It was done in a minute. Bob Holliday and Tom Taylor “chose up sides,” the bases were all ready, and by the time Pewee and his aides-de-camp had walked disconsolately to the pond and back, the boys were engaged in a good game of bull-pen.

Perhaps I ought to say something about the principles of a game so little known over the country at large. I have never seen it played anywhere but in a narrow bit of country on the Ohio River, and yet there is no merrier game played with a ball.

The ball must not be too hard. There should be four or more corners. The space inside is called the pen, and the party winning the last game always has the corners. The ball is tossed from one corner to another, and when it has gone around once, any boy on a corner may, immediately after catching the ball thrown to him from any of the four corners, throw it at any one in the pen. He must throw while “the ball is hot,”—that is, instantly on catching it. If he fails to hit anybody on the other side, he goes out. If he hits, his side leave the corners and run as they please, for the boy who has been hit may throw from where the ball fell, or from any corner, at any one of the side holding the corners. If one of them is hit, he has the same privilege; but now the men in the pen are allowed to scatter, also. Whoever misses is “out,” and the play is resumed from the corners until all of one side is out. When but two are left on the corners the ball is smuggled,—that is, one hides the ball in his bosom, and the other pretends that he has it also. The boys in the ring do not know which has it, and the two “run the corners,” throwing from any corner. If but one is left on the corners, he is allowed, also, to run from corner to corner.

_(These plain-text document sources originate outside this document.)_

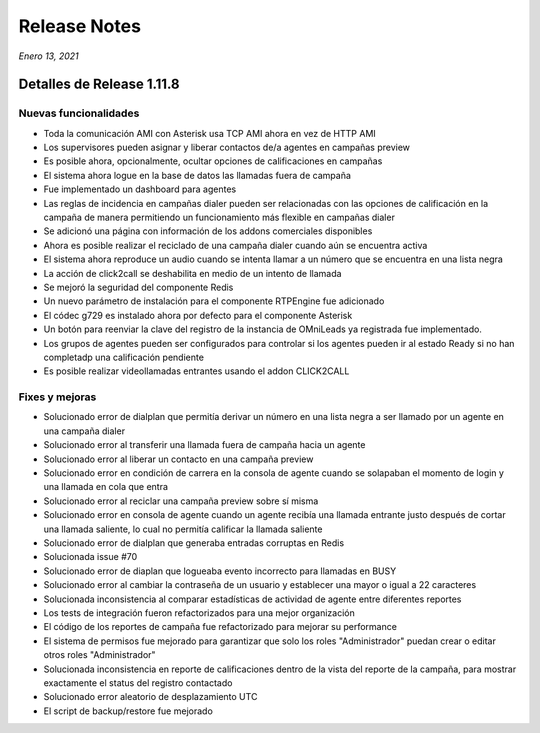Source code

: Release Notes
*************

*Enero 13, 2021*

Detalles de Release 1.11.8
=============================

Nuevas funcionalidades
--------------------------
- Toda la comunicación AMI con Asterisk usa TCP AMI ahora en vez de HTTP AMI
- Los supervisores pueden asignar y liberar contactos de/a agentes en campañas preview
- Es posible ahora, opcionalmente, ocultar opciones de calificaciones en campañas
- El sistema ahora logue en la base de datos las llamadas fuera de campaña
- Fue implementado un dashboard para agentes
- Las reglas de incidencia en campañas dialer pueden ser relacionadas con las opciones de calificación en la campaña de manera permitiendo un funcionamiento más flexible en campañas dialer
- Se adicionó una página con información de los addons comerciales disponibles
- Ahora es posible realizar el reciclado de una campaña dialer cuando aún se encuentra activa
- El sistema ahora reproduce un audio cuando se intenta llamar a un número que se encuentra en una lista negra
- La acción de click2call se deshabilita en medio de un intento de llamada
- Se mejoró la seguridad del componente Redis
- Un nuevo parámetro de instalación para el componente RTPEngine fue adicionado
- El códec g729 es instalado ahora por defecto para el componente Asterisk
- Un botón para reenviar la clave del registro de la instancia de OMniLeads ya registrada fue implementado.
- Los grupos de agentes pueden ser configurados para controlar si los agentes pueden ir al estado Ready si no han completadp una calificación pendiente
- Es posible realizar videollamadas entrantes usando el addon CLICK2CALL



Fixes y mejoras
--------------------------
- Solucionado error de dialplan que permitía derivar un número en una lista negra a ser llamado por un agente en una campaña dialer
- Solucionado error al transferir una llamada fuera de campaña hacia un agente
- Solucionado error al liberar un contacto en una campaña preview
- Solucionado error en condición de carrera en la consola de agente cuando se solapaban el momento de login y una llamada en cola que entra
- Solucionado error al reciclar una campaña preview sobre sí misma
- Solucionado error en consola de agente cuando un agente recibía una llamada entrante justo después de cortar una llamada saliente, lo cual no permitía calificar la llamada saliente
- Solucionado error de dialplan que generaba entradas corruptas en Redis
- Solucionada issue #70
- Solucionado error de diaplan que logueaba evento incorrecto para llamadas en BUSY
- Solucionado error al cambiar la contraseña de un usuario y establecer una mayor o igual a 22 caracteres
- Solucionada inconsistencia al comparar estadísticas de actividad de agente entre diferentes reportes
- Los tests de integración fueron refactorizados para una mejor organización
- El código de los reportes de campaña fue refactorizado para mejorar su performance
- El sistema de permisos fue mejorado para garantizar que solo los roles "Administrador" puedan crear o editar otros roles "Administrador"
- Solucionada inconsistencia en reporte de calificaciones dentro de la vista del reporte de la campaña, para mostrar exactamente el status del registro contactado
- Solucionado error aleatorio de desplazamiento UTC
- El script de backup/restore fue mejorado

It happened that Jack’s side lost on the toss-up for corners, and he got into the ring, where his play showed better than it would have done on the corners. As Jack was the greenhorn and the last chosen on his side, the players on the corners expected to make light work of him; but he was an adroit dodger, and he put out three of the boys on the corners by his unexpected way of evading a ball. Everybody who has ever played this fine old game knows that expertness in dodging is worth quite as much as skill in throwing. Pewee was a famous hand with a ball, Riley could dodge well, Ben Berry had a happy knack of dropping flat upon the ground and letting a ball pass over him, Bob Holliday could run well in a counter charge; but nothing could be more effective than Jack Dudley’s quiet way of stepping forward or backward, bending his lithe body or spreading his legs to let the ball pass, according to the course which it took from the player’s hand.

King Pewee and company came back in time to see Jack dodge three balls thrown point-blank at him from a distance of fifteen feet. It was like witchcraft—he seemed to be charmed. Every dodge was greeted with a shout, and when once he luckily caught the ball thrown at him, and thus put out the thrower, there was no end of admiration of his playing. It was now evident to all that Jack could no longer be excluded from the game, and that, next to Pewee himself, he was already the best player on the ground.

At recess that afternoon Pewee set his hat down in the hat-ball row, and as Jack did not object, Riley and Ben Berry did the same. The next day Pewee chose Jack first in bull-pen, and the game was well played.